Second, the Divine Physician motif (v. 3) finds its fulfillment in the Incarnation. Ignatius of Antioch called Christ ho iatros — the one physician of flesh and spirit. The CCC §1503–1504 traces this theme explicitly, connecting Christ's healings in the Gospels to His identity as the fulfillment of Yahweh Rapha. The sacrament of Anointing of the Sick is the liturgical prolongation of precisely this divine gesture of binding up the brokenhearted.
Third, divine omniscience ordered toward mercy (v. 4–5): Aquinas in the Summa Theologiae (I, Q.14) teaches that God's knowledge is not passive reception but creative causation — God knows things because He makes them to be. The stars exist because He names them; the brokenhearted are known by a knowledge that is already a form of healing attention.
Finally, the 'anavim theology (v. 6) connects directly to the Magnificat (Lk 1:52) and the Beatitudes — the Catholic vision of a world turned right-side-up by God's preferential love for the poor in spirit.
Contemporary Catholics live in a culture that insists healing comes from technique, therapy, or technology, and that greatness belongs to the powerful and visible. Psalm 147:1–6 quietly dismantles both assumptions. The God who engineers the architecture of galaxies is the same God who notices the person weeping alone at 3 a.m. — this is not poetry but doctrine.
Practically, this passage invites three concrete spiritual habits. First, begin prayer with Hallelujah in earnest — not as a reflex but as a deliberate act of reorienting the self toward the God who is already at work. Second, bring specific wounds to the Divine Physician in the sacrament of Reconciliation and in Anointing of the Sick, trusting that the same omnipotence that governs the cosmos has descended into your particular brokenness. Third, allow God's preferential care for the humble (v. 6) to shape social practice: the parish that ignores the marginalized contradicts the very God it worships.
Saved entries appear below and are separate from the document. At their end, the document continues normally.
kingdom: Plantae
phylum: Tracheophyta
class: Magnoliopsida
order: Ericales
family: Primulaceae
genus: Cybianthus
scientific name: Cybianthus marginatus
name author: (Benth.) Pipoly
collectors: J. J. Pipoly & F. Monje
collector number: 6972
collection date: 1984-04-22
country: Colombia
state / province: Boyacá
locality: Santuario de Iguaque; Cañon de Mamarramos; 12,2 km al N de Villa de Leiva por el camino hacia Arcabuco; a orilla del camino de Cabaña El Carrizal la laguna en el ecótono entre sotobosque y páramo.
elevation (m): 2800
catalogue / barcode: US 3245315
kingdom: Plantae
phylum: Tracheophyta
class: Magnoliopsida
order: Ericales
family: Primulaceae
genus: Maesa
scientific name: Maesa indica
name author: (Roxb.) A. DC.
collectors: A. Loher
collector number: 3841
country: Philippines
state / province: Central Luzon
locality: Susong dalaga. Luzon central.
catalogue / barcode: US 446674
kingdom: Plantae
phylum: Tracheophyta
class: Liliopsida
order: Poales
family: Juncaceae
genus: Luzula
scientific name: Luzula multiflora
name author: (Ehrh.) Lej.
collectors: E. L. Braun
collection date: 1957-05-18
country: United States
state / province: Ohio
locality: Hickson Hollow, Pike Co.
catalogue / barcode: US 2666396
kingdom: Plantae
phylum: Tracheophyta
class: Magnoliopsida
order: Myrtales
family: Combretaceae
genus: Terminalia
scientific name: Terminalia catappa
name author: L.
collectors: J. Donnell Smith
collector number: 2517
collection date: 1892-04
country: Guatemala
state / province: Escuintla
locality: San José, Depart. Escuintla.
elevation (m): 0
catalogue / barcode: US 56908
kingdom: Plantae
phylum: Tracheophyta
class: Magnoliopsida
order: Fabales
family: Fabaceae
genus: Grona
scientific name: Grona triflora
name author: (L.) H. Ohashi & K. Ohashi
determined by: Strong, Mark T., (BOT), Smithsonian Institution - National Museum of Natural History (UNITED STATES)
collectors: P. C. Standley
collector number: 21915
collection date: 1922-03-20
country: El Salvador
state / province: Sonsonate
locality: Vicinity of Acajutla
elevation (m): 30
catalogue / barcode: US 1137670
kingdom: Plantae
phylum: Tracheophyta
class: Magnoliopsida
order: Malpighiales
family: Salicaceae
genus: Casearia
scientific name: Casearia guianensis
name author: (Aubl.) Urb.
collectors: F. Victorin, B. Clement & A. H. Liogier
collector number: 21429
The Psalm is simultaneously a personal lullaby and a social manifesto — and a Catholic must hold both without collapsing one into the other.
Verse 5 — "Great is our Lord, and mighty in power" Gadol Adonenu u-rav ko'ach — the vocabulary of divine greatness here is absolute. The term tebunah (understanding/insight, rendered implicitly in "mighty") elsewhere describes the Wisdom by which God crafted the universe (Prov 3:19). Catholic tradition, following the Fathers, reads this as an early scriptural intimation of the divine Logos — the uncreated Wisdom through whom all things were made (Jn 1:3). His "power" (ko'ach) is not brute force but ordered, purposeful, intelligent omnipotence ordered toward the flourishing of creation and the salvation of persons.
Verse 6 — "Yahweh upholds the humble" The Hebrew 'anavim (humble/afflicted) forms a golden thread through the entire Psalter, culminating in the Beatitudes of Jesus (Mt 5:3–5). The verb meshovev ("upholds/supports") is gentle — it suggests a hand placed under one who is sinking. The contrast with the wicked being "cast to the ground" closes the strophe with moral clarity: God's cosmic power is not neutral but oriented. It bends, unfailingly, toward the lowly. Pope Francis, in Evangelii Gaudium §197, cites this preferential orientation as central to Catholic social teaching: "God's heart has a special place for the poor."